What is needed:
Write the material out again, line by line, exactly as it is.

Records supplied:
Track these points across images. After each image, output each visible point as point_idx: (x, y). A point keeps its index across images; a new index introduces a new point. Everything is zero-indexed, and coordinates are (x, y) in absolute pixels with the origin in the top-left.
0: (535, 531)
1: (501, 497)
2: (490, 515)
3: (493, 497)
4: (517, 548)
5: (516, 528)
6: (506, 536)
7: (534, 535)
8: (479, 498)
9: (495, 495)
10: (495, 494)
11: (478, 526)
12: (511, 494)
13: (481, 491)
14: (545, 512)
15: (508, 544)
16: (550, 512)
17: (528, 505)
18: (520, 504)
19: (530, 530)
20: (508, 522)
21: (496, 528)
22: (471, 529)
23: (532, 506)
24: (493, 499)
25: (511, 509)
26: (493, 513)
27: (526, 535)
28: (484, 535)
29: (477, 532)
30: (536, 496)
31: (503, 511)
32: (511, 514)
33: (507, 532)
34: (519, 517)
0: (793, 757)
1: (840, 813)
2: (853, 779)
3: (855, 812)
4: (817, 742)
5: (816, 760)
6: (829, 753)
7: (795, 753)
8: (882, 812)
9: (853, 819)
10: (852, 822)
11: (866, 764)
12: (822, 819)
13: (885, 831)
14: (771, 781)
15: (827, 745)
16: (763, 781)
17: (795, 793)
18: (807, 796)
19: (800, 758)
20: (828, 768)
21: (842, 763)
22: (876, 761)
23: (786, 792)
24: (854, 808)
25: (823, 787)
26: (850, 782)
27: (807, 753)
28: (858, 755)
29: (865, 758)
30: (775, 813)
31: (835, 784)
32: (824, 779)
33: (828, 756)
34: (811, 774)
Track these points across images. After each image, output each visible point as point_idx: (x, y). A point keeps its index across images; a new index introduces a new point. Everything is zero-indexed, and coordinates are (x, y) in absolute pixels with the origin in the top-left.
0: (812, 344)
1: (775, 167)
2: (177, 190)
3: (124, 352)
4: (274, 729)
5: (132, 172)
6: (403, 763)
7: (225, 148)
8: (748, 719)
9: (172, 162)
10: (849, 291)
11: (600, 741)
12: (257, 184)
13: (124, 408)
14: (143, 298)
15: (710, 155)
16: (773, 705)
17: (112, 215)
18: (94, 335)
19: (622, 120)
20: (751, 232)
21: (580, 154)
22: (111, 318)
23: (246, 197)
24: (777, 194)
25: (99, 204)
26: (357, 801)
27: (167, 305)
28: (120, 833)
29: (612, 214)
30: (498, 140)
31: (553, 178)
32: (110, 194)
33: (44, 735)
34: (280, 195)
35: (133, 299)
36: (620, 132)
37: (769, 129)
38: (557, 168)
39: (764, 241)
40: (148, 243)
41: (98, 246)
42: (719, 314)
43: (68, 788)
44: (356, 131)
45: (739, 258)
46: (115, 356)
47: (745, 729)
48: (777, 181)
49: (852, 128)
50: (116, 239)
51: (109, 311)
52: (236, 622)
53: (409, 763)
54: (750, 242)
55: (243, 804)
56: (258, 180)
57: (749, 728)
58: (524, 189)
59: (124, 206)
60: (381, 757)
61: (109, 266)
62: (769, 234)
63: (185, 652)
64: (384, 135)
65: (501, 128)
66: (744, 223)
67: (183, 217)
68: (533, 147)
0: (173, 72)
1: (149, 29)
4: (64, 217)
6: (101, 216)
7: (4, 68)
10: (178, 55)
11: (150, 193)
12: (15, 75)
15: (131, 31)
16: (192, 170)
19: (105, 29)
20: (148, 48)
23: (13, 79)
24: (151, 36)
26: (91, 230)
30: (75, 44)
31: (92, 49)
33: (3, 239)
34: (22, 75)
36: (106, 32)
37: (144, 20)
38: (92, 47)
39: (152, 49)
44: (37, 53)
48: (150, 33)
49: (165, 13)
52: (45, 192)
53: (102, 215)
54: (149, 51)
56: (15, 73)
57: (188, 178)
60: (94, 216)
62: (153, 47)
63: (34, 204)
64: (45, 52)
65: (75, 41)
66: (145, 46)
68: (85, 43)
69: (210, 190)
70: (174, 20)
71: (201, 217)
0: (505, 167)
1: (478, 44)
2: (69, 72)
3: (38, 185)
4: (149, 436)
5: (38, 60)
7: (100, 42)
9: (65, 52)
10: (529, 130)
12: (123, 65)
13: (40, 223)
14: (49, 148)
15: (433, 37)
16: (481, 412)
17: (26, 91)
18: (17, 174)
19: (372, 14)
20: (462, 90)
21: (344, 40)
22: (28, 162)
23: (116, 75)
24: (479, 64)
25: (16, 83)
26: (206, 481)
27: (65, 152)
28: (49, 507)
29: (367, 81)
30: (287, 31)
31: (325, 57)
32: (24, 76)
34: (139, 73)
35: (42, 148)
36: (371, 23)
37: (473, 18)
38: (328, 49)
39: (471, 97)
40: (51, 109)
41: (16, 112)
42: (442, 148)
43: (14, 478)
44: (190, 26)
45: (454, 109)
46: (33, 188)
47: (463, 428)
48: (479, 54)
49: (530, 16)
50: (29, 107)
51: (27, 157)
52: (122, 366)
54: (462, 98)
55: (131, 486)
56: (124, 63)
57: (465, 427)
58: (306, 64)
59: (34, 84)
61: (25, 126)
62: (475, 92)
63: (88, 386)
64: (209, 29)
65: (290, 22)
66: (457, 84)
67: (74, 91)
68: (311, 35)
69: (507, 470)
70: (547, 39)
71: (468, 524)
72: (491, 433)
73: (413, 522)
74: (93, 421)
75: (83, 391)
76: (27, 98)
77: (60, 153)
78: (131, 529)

Response below:
Track these points across images. After each image, output each visible point as point_idx: (x, y). A point keeps its index across images; a new index introduces a new point. Everything is zero-indexed, and coordinates are (x, y) in absolute pixels with the origin in the top-left.
0: (535, 531)
1: (501, 497)
2: (490, 515)
3: (493, 497)
4: (517, 548)
5: (516, 528)
6: (506, 536)
7: (534, 535)
8: (479, 498)
9: (495, 495)
10: (495, 494)
11: (478, 526)
12: (511, 494)
13: (481, 491)
14: (545, 512)
15: (508, 544)
16: (550, 512)
17: (528, 505)
18: (520, 504)
19: (530, 530)
20: (508, 522)
21: (496, 528)
22: (471, 529)
23: (532, 506)
24: (493, 499)
25: (511, 509)
26: (493, 513)
27: (526, 535)
28: (484, 535)
29: (477, 532)
30: (536, 496)
31: (503, 511)
32: (511, 514)
33: (507, 532)
34: (519, 517)
0: (793, 757)
1: (840, 813)
2: (853, 779)
3: (855, 812)
4: (817, 742)
5: (816, 760)
6: (829, 753)
7: (795, 753)
8: (882, 812)
9: (853, 819)
10: (852, 822)
11: (866, 764)
12: (822, 819)
13: (885, 831)
14: (771, 781)
15: (827, 745)
16: (763, 781)
17: (795, 793)
18: (807, 796)
19: (800, 758)
20: (828, 768)
21: (842, 763)
22: (876, 761)
23: (786, 792)
24: (854, 808)
25: (823, 787)
26: (850, 782)
27: (807, 753)
28: (858, 755)
29: (865, 758)
30: (775, 813)
31: (835, 784)
32: (824, 779)
33: (828, 756)
34: (811, 774)
Track these points across images. After each image, output each visible point as point_idx: (x, y). A point keeps its index across images; a new index introduces a new point. Everything is zero-indexed, and coordinates are (x, y) in absolute pixels with the origin in the top-left.
0: (812, 344)
1: (775, 167)
2: (177, 190)
3: (124, 352)
4: (274, 729)
5: (132, 172)
6: (403, 763)
7: (225, 148)
8: (748, 719)
9: (172, 162)
10: (849, 291)
11: (600, 741)
12: (257, 184)
13: (124, 408)
14: (143, 298)
15: (710, 155)
16: (773, 705)
17: (112, 215)
18: (94, 335)
19: (622, 120)
20: (751, 232)
21: (580, 154)
22: (111, 318)
23: (246, 197)
24: (777, 194)
25: (99, 204)
26: (357, 801)
27: (167, 305)
28: (120, 833)
29: (612, 214)
30: (498, 140)
31: (553, 178)
32: (110, 194)
33: (44, 735)
34: (280, 195)
35: (133, 299)
36: (620, 132)
37: (769, 129)
38: (557, 168)
39: (764, 241)
40: (148, 243)
41: (98, 246)
42: (719, 314)
43: (68, 788)
44: (356, 131)
45: (739, 258)
46: (115, 356)
47: (745, 729)
48: (777, 181)
49: (852, 128)
50: (116, 239)
51: (109, 311)
52: (236, 622)
53: (409, 763)
54: (750, 242)
55: (243, 804)
56: (258, 180)
57: (749, 728)
58: (524, 189)
59: (124, 206)
60: (381, 757)
61: (109, 266)
62: (769, 234)
63: (185, 652)
64: (384, 135)
65: (501, 128)
66: (744, 223)
67: (183, 217)
68: (533, 147)
0: (173, 72)
1: (149, 29)
4: (64, 217)
6: (101, 216)
7: (4, 68)
10: (178, 55)
11: (150, 193)
12: (15, 75)
15: (131, 31)
16: (192, 170)
19: (105, 29)
20: (148, 48)
23: (13, 79)
24: (151, 36)
26: (91, 230)
30: (75, 44)
31: (92, 49)
33: (3, 239)
34: (22, 75)
36: (106, 32)
37: (144, 20)
38: (92, 47)
39: (152, 49)
44: (37, 53)
48: (150, 33)
49: (165, 13)
52: (45, 192)
53: (102, 215)
54: (149, 51)
56: (15, 73)
57: (188, 178)
60: (94, 216)
62: (153, 47)
63: (34, 204)
64: (45, 52)
65: (75, 41)
66: (145, 46)
68: (85, 43)
69: (210, 190)
70: (174, 20)
71: (201, 217)
0: (505, 167)
1: (478, 44)
2: (69, 72)
3: (38, 185)
4: (149, 436)
5: (38, 60)
7: (100, 42)
9: (65, 52)
10: (529, 130)
12: (123, 65)
13: (40, 223)
14: (49, 148)
15: (433, 37)
16: (481, 412)
17: (26, 91)
18: (17, 174)
19: (372, 14)
20: (462, 90)
21: (344, 40)
22: (28, 162)
23: (116, 75)
24: (479, 64)
25: (16, 83)
26: (206, 481)
27: (65, 152)
28: (49, 507)
29: (367, 81)
30: (287, 31)
31: (325, 57)
32: (24, 76)
34: (139, 73)
35: (42, 148)
36: (371, 23)
37: (473, 18)
38: (328, 49)
39: (471, 97)
40: (51, 109)
41: (16, 112)
42: (442, 148)
43: (14, 478)
44: (190, 26)
45: (454, 109)
46: (33, 188)
47: (463, 428)
48: (479, 54)
49: (530, 16)
50: (29, 107)
51: (27, 157)
52: (122, 366)
54: (462, 98)
55: (131, 486)
56: (124, 63)
57: (465, 427)
58: (306, 64)
59: (34, 84)
61: (25, 126)
62: (475, 92)
63: (88, 386)
64: (209, 29)
65: (290, 22)
66: (457, 84)
67: (74, 91)
68: (311, 35)
69: (507, 470)
70: (547, 39)
71: (468, 524)
72: (491, 433)
73: (413, 522)
74: (93, 421)
75: (83, 391)
76: (27, 98)
77: (60, 153)
78: (131, 529)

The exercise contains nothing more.